**Work instructions:**
The records follow. Retype them without a single change.
━━ Extracted information
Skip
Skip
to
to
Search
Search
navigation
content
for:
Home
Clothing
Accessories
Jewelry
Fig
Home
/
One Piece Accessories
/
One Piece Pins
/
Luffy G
━━━━
**The answer:**
Skip
Skip
to
to
Search
Search
navigation
content
for:
Home
Clothing
Accessories
Jewelry
Fig
Home
/
One Piece Accessories
/
One Piece Pins
/
Luffy G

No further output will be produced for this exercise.